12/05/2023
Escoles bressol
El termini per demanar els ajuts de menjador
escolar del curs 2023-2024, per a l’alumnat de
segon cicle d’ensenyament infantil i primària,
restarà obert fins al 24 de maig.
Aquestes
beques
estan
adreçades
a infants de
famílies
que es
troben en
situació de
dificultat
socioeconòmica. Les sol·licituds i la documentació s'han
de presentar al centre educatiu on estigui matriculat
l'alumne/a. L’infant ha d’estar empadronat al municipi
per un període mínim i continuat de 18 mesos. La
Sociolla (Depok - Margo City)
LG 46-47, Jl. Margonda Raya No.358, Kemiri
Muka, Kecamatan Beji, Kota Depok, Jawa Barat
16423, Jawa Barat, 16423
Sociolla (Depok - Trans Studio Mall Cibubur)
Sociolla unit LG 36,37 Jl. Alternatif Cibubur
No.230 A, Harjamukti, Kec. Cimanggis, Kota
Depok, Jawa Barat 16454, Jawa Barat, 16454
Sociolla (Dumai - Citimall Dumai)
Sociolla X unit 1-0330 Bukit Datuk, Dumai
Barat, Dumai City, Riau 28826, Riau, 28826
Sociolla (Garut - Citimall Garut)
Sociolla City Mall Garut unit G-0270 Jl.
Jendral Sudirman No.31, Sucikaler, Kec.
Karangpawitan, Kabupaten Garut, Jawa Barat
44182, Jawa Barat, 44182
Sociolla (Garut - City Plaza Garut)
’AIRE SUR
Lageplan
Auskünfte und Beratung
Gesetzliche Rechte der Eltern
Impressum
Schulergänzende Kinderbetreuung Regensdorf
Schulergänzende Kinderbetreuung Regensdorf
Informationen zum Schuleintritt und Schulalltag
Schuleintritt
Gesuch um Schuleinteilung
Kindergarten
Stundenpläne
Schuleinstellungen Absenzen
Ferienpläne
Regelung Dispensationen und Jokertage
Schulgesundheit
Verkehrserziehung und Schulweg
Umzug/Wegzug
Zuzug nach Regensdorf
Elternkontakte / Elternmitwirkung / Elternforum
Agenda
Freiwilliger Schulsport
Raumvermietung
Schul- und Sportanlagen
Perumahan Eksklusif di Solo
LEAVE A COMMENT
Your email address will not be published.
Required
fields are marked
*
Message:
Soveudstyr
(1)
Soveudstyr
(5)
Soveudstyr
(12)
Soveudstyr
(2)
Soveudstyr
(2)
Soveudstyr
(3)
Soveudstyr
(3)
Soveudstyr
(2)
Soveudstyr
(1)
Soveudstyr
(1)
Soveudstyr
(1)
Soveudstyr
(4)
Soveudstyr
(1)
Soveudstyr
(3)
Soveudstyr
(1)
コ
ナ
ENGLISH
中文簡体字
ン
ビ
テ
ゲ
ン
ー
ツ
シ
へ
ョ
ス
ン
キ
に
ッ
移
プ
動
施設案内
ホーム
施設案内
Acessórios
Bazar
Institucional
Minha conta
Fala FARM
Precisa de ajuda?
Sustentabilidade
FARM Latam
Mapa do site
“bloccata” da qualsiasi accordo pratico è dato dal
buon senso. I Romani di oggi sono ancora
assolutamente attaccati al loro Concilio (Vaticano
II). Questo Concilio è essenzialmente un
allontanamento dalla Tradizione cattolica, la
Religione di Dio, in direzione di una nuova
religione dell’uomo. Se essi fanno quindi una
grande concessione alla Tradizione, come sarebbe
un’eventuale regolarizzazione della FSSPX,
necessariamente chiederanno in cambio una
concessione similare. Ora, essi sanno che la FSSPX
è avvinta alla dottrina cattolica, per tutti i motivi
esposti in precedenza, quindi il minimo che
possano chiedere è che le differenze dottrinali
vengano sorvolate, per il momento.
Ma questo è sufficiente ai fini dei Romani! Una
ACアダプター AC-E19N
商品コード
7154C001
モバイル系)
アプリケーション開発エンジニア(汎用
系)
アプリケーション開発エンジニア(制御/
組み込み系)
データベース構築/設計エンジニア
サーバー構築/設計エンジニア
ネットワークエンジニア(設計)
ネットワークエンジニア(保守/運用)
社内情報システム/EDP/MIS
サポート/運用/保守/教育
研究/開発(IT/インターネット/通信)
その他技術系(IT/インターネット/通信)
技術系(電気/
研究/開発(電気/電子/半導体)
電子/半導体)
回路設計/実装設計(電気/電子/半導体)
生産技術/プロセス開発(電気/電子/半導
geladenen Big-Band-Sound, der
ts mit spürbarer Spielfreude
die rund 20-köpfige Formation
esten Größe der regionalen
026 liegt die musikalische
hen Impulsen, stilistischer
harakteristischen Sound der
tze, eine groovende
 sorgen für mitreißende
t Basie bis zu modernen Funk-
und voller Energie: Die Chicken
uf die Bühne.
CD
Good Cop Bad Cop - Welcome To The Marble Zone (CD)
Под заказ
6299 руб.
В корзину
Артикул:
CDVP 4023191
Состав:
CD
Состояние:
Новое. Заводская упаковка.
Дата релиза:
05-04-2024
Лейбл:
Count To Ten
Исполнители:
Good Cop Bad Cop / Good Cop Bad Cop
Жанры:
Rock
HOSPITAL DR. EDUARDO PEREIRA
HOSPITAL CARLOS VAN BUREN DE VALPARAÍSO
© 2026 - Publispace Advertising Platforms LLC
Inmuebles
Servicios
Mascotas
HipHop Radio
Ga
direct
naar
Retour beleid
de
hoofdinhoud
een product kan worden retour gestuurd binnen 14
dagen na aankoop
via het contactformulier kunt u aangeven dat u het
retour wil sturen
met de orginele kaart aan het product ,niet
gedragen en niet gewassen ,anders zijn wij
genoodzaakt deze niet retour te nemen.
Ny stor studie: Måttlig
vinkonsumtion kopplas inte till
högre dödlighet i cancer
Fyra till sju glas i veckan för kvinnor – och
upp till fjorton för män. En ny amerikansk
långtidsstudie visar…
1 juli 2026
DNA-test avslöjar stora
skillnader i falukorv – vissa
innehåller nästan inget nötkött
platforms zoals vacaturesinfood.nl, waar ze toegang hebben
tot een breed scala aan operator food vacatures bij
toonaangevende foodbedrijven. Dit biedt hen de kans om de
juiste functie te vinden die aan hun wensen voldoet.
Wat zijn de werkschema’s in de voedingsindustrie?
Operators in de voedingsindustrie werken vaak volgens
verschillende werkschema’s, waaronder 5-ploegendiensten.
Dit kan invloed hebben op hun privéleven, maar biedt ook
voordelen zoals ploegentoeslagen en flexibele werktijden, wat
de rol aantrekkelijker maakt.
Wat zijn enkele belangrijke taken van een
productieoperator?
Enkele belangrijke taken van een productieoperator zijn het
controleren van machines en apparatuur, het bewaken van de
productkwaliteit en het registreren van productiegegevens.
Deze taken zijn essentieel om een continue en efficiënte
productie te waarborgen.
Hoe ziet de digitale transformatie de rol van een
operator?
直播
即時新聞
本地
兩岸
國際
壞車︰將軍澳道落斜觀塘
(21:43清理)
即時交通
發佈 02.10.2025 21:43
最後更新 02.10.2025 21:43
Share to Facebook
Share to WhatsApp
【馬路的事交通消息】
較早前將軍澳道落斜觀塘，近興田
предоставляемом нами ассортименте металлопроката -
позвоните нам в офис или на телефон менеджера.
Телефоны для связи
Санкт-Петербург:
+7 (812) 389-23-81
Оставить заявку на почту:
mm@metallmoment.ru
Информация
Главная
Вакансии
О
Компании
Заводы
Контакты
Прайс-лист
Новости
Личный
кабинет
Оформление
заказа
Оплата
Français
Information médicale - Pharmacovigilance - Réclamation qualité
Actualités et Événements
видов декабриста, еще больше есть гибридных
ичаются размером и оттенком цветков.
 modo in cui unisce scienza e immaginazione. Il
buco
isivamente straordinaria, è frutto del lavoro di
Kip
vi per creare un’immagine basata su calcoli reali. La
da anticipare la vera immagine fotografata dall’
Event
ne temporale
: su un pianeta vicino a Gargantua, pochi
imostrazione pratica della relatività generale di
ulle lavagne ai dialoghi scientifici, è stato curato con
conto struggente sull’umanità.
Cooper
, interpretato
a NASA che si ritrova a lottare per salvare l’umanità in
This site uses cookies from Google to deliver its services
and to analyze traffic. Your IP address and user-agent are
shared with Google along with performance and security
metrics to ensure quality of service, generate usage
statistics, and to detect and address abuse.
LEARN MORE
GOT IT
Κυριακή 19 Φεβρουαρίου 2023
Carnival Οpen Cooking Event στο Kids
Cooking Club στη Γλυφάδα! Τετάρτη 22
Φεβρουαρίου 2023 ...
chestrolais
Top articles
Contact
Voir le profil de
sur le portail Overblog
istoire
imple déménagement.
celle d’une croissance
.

REQUIRED ACTION:
Please print the material above exactly as it appears, from its first line through the line containing "l'alumne/a. L’infant ha", inclusive, and stop there.

WRITTEN ANSWER:
12/05/2023
Escoles bressol
El termini per demanar els ajuts de menjador
escolar del curs 2023-2024, per a l’alumnat de
segon cicle d’ensenyament infantil i primària,
restarà obert fins al 24 de maig.
Aquestes
beques
estan
adreçades
a infants de
famílies
que es
troben en
situació de
dificultat
socioeconòmica. Les sol·licituds i la documentació s'han
de presentar al centre educatiu on estigui matriculat
l'alumne/a. L’infant ha d’estar empadronat al municipi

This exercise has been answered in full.